In 1984, Steven Levy concluded his book Hackers: Heroes of the Computer Revolution with a melancholy epilogue titled “The Last of the True Hackers.”

“A man who called himself the last true hacker sat in a room on the ninth floor of Tech Square,” it begins. “His name was Richard Stallman, and he spoke in a tense, high-pitched voice that did not attempt to veil the emotion with which he described, in his words, the ‘rape of the artificial intelligence lab.’ He was thirty years old. His pale complexion and scraggly dark hair contrasted vividly with the intense luminescence of his deep green eyes. The eyes moistened as he described the decay of the Hacker Ethic at Tech Square.”

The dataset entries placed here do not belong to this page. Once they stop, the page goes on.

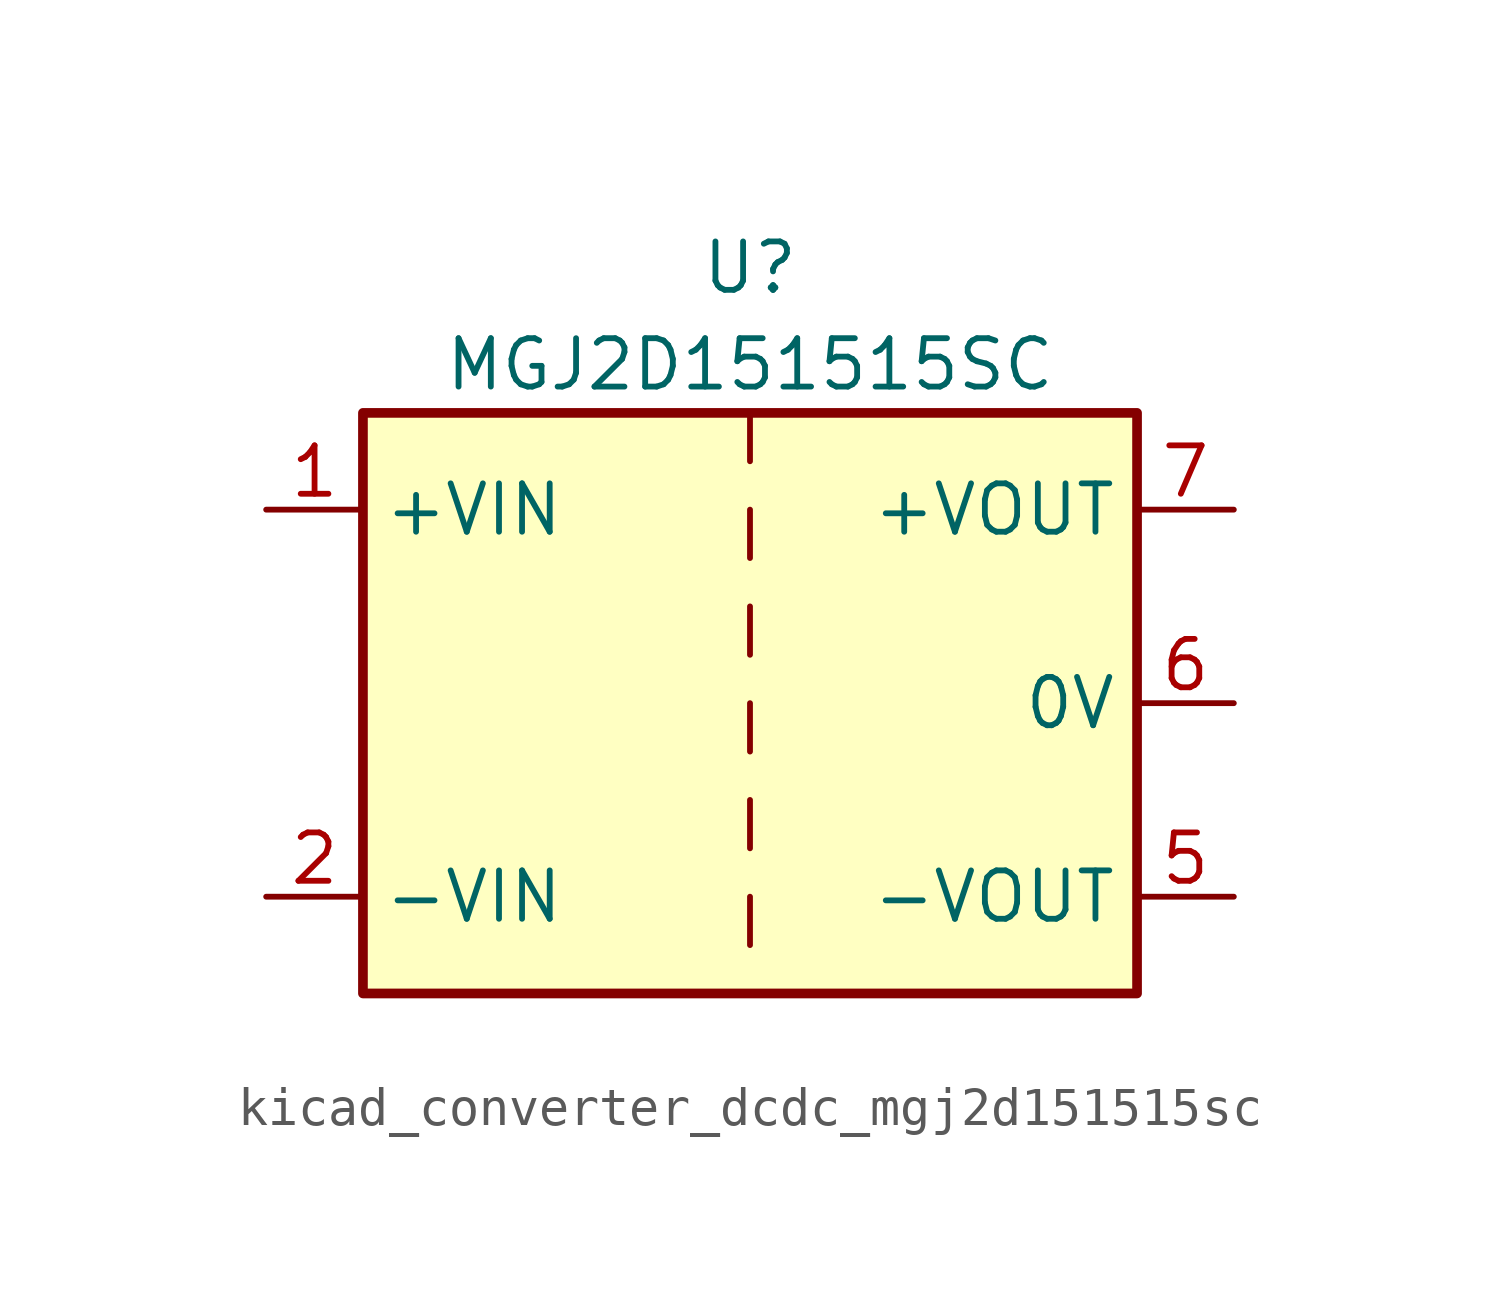
<source format=kicad_sym>
(kicad_symbol_lib
  (version 20220914)
  (generator kicad_symbol_editor)
  (symbol "kicad_converter_dcdc_mgj2d151515sc"
    (property "Reference" "U"
      (at 0 11.43 0)
      (effects (font (size 1.27 1.27))))
    (property "Value" "MGJ2D151515SC"
      (at 0 8.89 0)
      (effects (font (size 1.27 1.27))))
    (symbol "kicad_converter_dcdc_mgj2d151515sc_0_1"
      (rectangle (start -10.16 7.62) (end 10.16 -7.62) (stroke (width 0.254) (type default)) (fill (type background)))
      (polyline (pts (xy 0 -5.08) (xy 0 -6.35)) (stroke (width 0) (type default)) (fill (type none)))
      (polyline (pts (xy 0 -2.54) (xy 0 -3.81)) (stroke (width 0) (type default)) (fill (type none)))
      (polyline (pts (xy 0 0) (xy 0 -1.27)) (stroke (width 0) (type default)) (fill (type none)))
      (polyline (pts (xy 0 2.54) (xy 0 1.27)) (stroke (width 0) (type default)) (fill (type none)))
      (polyline (pts (xy 0 5.08) (xy 0 3.81)) (stroke (width 0) (type default)) (fill (type none)))
      (polyline (pts (xy 0 7.62) (xy 0 6.35)) (stroke (width 0) (type default)) (fill (type none))))
    (symbol "kicad_converter_dcdc_mgj2d151515sc_1_1"
      (pin power_in line (at -12.7 5.08 0) (length 2.54) (name "+VIN" (effects (font (size 1.27 1.27)))) (number "1" (effects (font (size 1.27 1.27)))))
      (pin power_in line (at -12.7 -5.08 0) (length 2.54) (name "-VIN" (effects (font (size 1.27 1.27)))) (number "2" (effects (font (size 1.27 1.27)))))
      (pin power_out line (at 12.7 -5.08 180) (length 2.54) (name "-VOUT" (effects (font (size 1.27 1.27)))) (number "5" (effects (font (size 1.27 1.27)))))
      (pin power_out line (at 12.7 0 180) (length 2.54) (name "0V" (effects (font (size 1.27 1.27)))) (number "6" (effects (font (size 1.27 1.27)))))
      (pin power_out line (at 12.7 5.08 180) (length 2.54) (name "+VOUT" (effects (font (size 1.27 1.27)))) (number "7" (effects (font (size 1.27 1.27))))))))
</source>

As explained by Levy, Stallman saw the ethic which had emerged among the original computer hackers of the late 50’s and 60’s as a form of communal anarchism based upon “a concern for constructive cooperation.” But in the 70’s, that first generation grew up, entered the corporate world, and accepted its restrictions — most notably the enforcement of software copyrights.

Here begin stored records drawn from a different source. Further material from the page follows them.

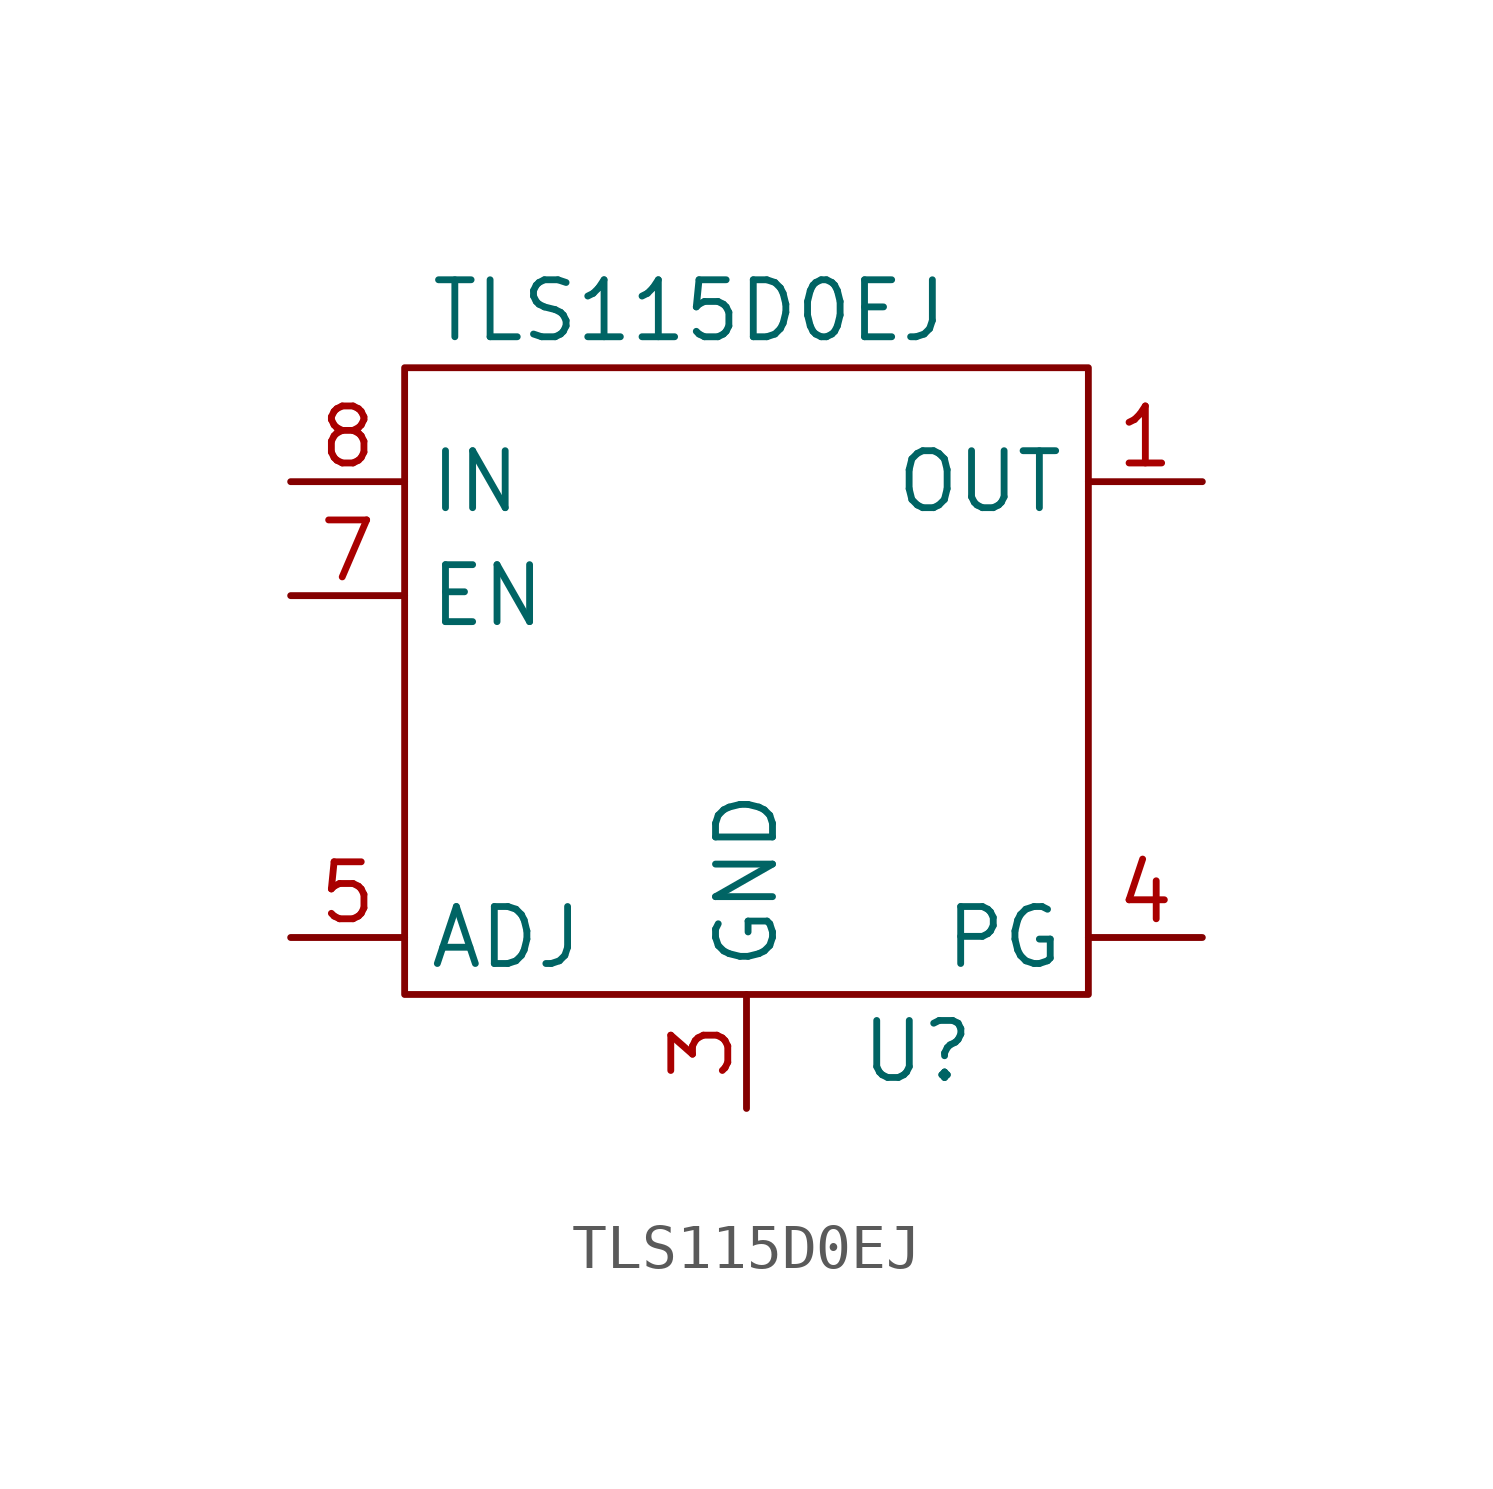
<source format=kicad_sym>
(kicad_symbol_lib
  (version 20201005)
  (generator kicad_symbol_editor)
  (symbol "tls115:TLS115D0EJ"
    (property "Reference" "U"
      (at 1.27 -2.54 0)
      (effects (font (size 1.27 1.27))))
    (property "Value" "TLS115D0EJ"
      (at -3.81 13.97 0)
      (effects (font (size 1.27 1.27))))
    (symbol "TLS115D0EJ_0_1"
      (rectangle (start -10.16 -1.27) (end 5.08 12.7) (stroke (width 0.152)) (fill (type none))))
    (symbol "TLS115D0EJ_1_1"
      (pin power_out line (at 7.62 10.16 180) (length 2.54) (name "OUT" (effects (font (size 1.27 1.27)))) (number "1" (effects (font (size 1.27 1.27)))))
      (pin power_in line (at -2.54 -3.81 90) (length 2.54) (name "GND" (effects (font (size 1.27 1.27)))) (number "3" (effects (font (size 1.27 1.27)))))
      (pin output line (at 7.62 0 180) (length 2.54) (name "PG" (effects (font (size 1.27 1.27)))) (number "4" (effects (font (size 1.27 1.27)))))
      (pin input line (at -12.7 0 0) (length 2.54) (name "ADJ" (effects (font (size 1.27 1.27)))) (number "5" (effects (font (size 1.27 1.27)))))
      (pin input line (at -12.7 7.62 0) (length 2.54) (name "EN" (effects (font (size 1.27 1.27)))) (number "7" (effects (font (size 1.27 1.27)))))
      (pin power_in line (at -12.7 10.16 0) (length 2.54) (name "IN" (effects (font (size 1.27 1.27)))) (number "8" (effects (font (size 1.27 1.27)))))
      (pin power_in line (at -2.54 -3.81 90) (length 2.54) hide (name "GND" (effects (font (size 1.27 1.27)))) (number "9" (effects (font (size 1.27 1.27))))))))
</source>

Around the same time, the Pentagon bureaucrats who controlled access to ARPAnet — the earliest form of the Internet — became obsessed with security measures. And though Stallman fought “to delay the fascist advances with every method I could,” he found himself without allies.

“I don’t believe that software should be owned,” he told Levy. “Because [the practice] sabotages humanity as a whole. It prevents people getting the maximum benefit out of the program’s existence.”

That interview in the fall of 1983 marked a moment of great frustration for Stallman. But in his very despair can be seen the signs of a romantic break about to explode.